(RECORD SET)

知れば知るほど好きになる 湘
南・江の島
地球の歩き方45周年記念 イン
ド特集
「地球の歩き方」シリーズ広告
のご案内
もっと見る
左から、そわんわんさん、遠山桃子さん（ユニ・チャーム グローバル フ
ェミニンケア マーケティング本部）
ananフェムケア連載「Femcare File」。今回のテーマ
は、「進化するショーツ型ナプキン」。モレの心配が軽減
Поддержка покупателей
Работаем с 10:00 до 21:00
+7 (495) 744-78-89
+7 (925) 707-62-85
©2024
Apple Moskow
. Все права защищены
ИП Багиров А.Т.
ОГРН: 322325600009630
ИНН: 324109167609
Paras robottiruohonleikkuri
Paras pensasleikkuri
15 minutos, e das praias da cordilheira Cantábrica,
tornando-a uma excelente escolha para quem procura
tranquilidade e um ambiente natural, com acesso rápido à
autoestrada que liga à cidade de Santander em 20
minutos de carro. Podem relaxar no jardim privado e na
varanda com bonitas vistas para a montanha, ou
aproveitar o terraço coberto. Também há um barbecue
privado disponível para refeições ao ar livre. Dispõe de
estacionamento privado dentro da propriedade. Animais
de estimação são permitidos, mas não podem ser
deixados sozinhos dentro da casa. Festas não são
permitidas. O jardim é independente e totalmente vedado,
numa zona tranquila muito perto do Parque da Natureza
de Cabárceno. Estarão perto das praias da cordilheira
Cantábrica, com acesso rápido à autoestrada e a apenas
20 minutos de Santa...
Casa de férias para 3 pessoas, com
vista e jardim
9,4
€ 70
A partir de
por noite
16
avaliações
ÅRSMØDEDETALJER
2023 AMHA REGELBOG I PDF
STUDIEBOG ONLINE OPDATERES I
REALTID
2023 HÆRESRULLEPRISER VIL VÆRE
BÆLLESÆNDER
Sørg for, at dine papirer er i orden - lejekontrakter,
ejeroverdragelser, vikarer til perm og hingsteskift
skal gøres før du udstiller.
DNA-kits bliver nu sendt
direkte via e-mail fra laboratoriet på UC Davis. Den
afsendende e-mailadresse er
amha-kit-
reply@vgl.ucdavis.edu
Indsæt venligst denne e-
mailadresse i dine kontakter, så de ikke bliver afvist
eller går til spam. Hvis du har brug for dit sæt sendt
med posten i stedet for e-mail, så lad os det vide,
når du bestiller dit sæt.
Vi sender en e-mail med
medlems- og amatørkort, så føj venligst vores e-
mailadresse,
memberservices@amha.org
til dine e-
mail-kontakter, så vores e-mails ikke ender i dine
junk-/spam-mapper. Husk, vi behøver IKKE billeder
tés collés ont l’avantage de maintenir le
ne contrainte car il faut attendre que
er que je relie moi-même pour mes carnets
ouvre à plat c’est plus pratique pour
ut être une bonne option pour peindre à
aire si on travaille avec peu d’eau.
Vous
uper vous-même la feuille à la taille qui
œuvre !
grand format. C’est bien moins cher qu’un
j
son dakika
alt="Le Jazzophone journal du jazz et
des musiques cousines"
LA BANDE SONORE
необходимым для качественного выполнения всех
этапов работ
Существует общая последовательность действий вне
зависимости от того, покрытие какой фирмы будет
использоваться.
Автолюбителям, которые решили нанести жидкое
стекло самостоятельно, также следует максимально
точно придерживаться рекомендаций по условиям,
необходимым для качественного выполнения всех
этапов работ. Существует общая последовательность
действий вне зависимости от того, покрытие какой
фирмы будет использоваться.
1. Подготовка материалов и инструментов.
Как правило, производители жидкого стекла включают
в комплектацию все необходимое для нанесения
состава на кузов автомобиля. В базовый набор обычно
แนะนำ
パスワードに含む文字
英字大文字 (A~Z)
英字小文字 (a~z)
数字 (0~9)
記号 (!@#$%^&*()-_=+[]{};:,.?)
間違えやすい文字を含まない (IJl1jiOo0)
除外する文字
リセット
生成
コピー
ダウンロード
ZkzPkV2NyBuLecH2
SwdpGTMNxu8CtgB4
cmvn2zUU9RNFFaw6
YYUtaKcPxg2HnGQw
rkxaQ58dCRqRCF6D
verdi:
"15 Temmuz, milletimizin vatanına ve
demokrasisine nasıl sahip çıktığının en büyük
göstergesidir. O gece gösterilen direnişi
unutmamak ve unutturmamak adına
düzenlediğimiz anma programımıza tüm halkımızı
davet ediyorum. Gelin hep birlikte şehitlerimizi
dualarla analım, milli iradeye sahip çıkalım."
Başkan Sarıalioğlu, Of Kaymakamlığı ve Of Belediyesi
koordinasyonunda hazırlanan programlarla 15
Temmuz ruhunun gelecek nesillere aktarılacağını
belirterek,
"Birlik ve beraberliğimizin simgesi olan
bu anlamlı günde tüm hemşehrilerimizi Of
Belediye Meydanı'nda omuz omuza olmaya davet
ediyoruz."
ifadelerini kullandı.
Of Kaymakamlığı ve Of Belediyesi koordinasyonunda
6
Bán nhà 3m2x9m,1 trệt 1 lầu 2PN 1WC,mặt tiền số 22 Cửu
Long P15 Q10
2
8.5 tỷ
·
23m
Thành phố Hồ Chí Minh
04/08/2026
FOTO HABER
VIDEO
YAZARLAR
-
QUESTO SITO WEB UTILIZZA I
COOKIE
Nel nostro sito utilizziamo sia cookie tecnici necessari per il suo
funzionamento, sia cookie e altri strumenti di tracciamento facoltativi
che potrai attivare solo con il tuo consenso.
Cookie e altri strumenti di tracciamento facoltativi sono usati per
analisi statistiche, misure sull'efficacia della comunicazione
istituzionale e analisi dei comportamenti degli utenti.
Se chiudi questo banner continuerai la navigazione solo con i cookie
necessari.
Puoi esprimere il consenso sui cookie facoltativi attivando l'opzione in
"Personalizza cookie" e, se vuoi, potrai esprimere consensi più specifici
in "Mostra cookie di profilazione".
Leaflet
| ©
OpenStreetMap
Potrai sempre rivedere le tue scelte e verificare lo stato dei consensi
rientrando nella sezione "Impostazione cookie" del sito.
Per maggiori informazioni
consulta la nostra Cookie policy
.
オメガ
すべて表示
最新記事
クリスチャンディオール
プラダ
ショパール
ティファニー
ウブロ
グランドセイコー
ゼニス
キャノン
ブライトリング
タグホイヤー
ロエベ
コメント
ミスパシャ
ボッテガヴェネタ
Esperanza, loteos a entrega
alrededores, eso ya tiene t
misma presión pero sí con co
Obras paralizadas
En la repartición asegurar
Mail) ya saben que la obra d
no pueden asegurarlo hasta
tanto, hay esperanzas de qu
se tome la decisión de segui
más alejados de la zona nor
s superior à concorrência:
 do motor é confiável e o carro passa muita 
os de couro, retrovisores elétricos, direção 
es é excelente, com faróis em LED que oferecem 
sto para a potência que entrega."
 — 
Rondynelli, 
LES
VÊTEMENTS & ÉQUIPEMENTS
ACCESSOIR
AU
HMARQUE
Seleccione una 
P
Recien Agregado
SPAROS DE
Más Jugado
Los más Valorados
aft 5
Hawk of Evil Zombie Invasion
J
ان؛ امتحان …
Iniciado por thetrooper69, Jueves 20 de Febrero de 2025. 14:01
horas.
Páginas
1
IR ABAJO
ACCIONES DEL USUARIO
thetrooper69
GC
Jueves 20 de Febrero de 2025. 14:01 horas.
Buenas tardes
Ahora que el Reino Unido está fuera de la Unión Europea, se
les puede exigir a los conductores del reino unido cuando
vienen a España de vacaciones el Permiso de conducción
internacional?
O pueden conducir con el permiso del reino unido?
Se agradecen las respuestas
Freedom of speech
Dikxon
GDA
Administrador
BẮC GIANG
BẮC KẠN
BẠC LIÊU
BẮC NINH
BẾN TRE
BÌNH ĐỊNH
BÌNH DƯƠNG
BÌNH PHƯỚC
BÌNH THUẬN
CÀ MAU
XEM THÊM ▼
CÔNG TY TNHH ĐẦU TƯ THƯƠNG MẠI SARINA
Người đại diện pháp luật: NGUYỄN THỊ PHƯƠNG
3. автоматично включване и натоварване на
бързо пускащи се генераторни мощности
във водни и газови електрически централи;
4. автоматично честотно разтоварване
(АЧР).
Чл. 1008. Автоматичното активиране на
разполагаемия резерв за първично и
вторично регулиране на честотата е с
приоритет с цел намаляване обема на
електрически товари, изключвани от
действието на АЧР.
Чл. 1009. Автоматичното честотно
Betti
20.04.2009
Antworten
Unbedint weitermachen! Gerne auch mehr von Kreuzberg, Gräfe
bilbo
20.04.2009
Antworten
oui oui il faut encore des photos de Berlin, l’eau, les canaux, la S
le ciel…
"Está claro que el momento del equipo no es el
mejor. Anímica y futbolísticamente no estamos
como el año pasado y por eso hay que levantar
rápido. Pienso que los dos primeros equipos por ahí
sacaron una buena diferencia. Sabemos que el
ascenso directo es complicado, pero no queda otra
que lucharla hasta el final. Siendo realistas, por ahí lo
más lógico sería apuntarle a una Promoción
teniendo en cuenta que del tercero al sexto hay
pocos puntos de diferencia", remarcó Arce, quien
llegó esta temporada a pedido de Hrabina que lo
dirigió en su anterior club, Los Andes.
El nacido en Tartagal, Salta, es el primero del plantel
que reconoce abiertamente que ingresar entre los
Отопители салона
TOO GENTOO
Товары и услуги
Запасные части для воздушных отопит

(End RECORD SET)

### INSTRUCTIONS TO FOLLOW
Look above for the line containing "Of Kaymakamlığı ve Of Belediyesi koordinasyonunda". Output from there through the line containing "Potrai sempre rivedere", exactly and inclusively.

### SOLUTION FOR THIS EXERCISE
Of Kaymakamlığı ve Of Belediyesi koordinasyonunda
6
Bán nhà 3m2x9m,1 trệt 1 lầu 2PN 1WC,mặt tiền số 22 Cửu
Long P15 Q10
2
8.5 tỷ
·
23m
Thành phố Hồ Chí Minh
04/08/2026
FOTO HABER
VIDEO
YAZARLAR
-
QUESTO SITO WEB UTILIZZA I
COOKIE
Nel nostro sito utilizziamo sia cookie tecnici necessari per il suo
funzionamento, sia cookie e altri strumenti di tracciamento facoltativi
che potrai attivare solo con il tuo consenso.
Cookie e altri strumenti di tracciamento facoltativi sono usati per
analisi statistiche, misure sull'efficacia della comunicazione
istituzionale e analisi dei comportamenti degli utenti.
Se chiudi questo banner continuerai la navigazione solo con i cookie
necessari.
Puoi esprimere il consenso sui cookie facoltativi attivando l'opzione in
"Personalizza cookie" e, se vuoi, potrai esprimere consensi più specifici
in "Mostra cookie di profilazione".
Leaflet
| ©
OpenStreetMap
Potrai sempre rivedere le tue scelte e verificare lo stato dei consensi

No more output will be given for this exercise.